The present paper addresses the identified characteristics of existing data related to the kinetics of evaporation of potassium from BF slag. A full-factorial design of experiments was utilized to quantitatively study changes in the evaporation rate of potassium (expressed as the apparent rate constant) related to changes in MgO content, B2 basicity, and temperature concluding that:

  1. 1.

    Alterations in the MgO content of the slag have a statistically significant positive (i.e., increasing) effect on the apparent rate constant, determined for the 95 pct confidence interval.

  2. 2.

    Multiple linear regression can be utilized to quantitatively describe changes in the apparent rate constant based on changes in the composition and temperature of a synthetic slag within the boundaries of the regression model.

  3. 3.

    Multiple linear regression can be used to predict the apparent rate constant for industrial slags of similar compositions as the synthetic slags but is limited to the boundaries of the model posed by the compositions of the synthetic slags.

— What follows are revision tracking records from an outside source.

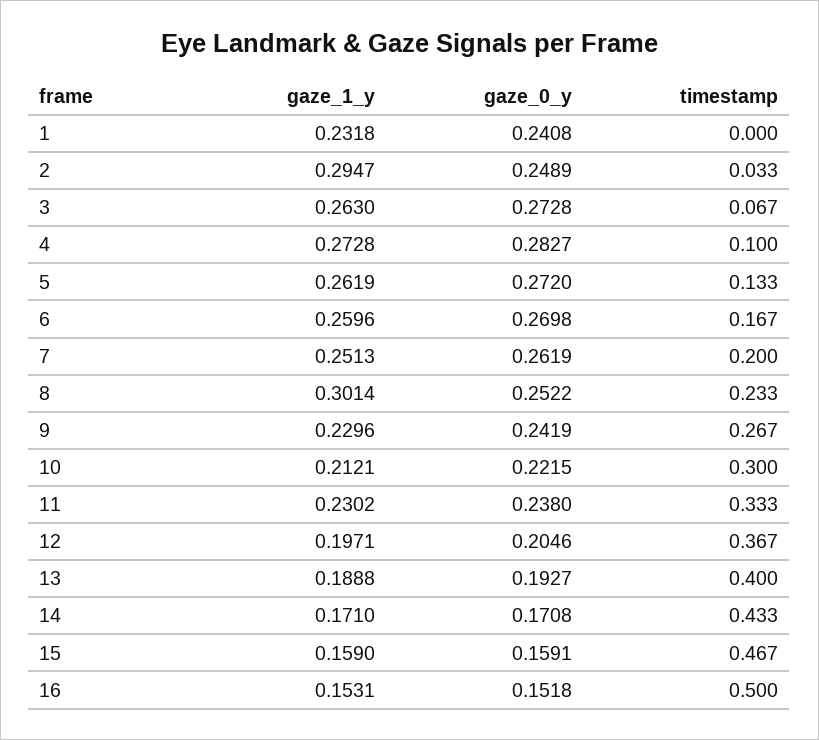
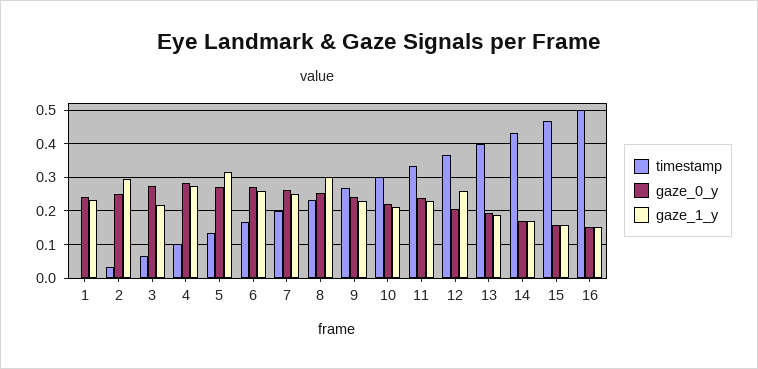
  {
    "gaze_1_y": {
      "1": 0.2318,
      "2": 0.2947,
-     "3": 0.263,
+     "3": 0.22,
      "4": 0.2728,
-     "5": 0.2619,
+     "5": 0.32,
      "6": 0.2596,
      "7": 0.2513,
      "8": 0.3014,
      "9": 0.2296,
      "10": 0.2121,
      "11": 0.2302,
-     "12": 0.1971,
+     "12": 0.26,
      "13": 0.1888,
      "14": 0.171,
      "15": 0.159,
      "16": 0.1531
    },
    "gaze_0_y": {
      "1": 0.2408,
      "2": 0.2489,
      "3": 0.2728,
      "4": 0.2827,
      "5": 0.272,
      "6": 0.2698,
      "7": 0.2619,
      "8": 0.2522,
      "9": 0.2419,
      "10": 0.2215,
      "11": 0.238,
      "12": 0.2046,
      "13": 0.1927,
      "14": 0.1708,
      "15": 0.1591,
      "16": 0.1518
    },
    "timestamp": {
      "1": 0,
      "2": 0.033,
      "3": 0.067,
      "4": 0.1,
      "5": 0.133,
      "6": 0.167,
      "7": 0.2,
      "8": 0.233,
      "9": 0.267,
      "10": 0.3,
      "11": 0.333,
      "12": 0.367,
      "13": 0.4,
      "14": 0.433,
      "15": 0.467,
      "16": 0.5
    }
  }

The results of the present study, as well as previously reported experiments, were evaluated using the corrected optical basicity, concluding that:

  1. 1.

    There is a linear correlation between the corrected optical basicity and the apparent rate constant describing the evaporation of potassium.

  2. 2.

    The corrected optical basicity offers a possibility to quantitatively relate compositional changes outside the system of synthetic BF slags to the apparent rate constant.

  3. 3.

    The suitability of utilizing the corrected optical basicity in the evaluation relates to the diffusion of potassium in the slag being the rate-limiting step of the overall evaporation reaction and the fact that optical basicity relates closely to the diffusivity of ions in silicate melts.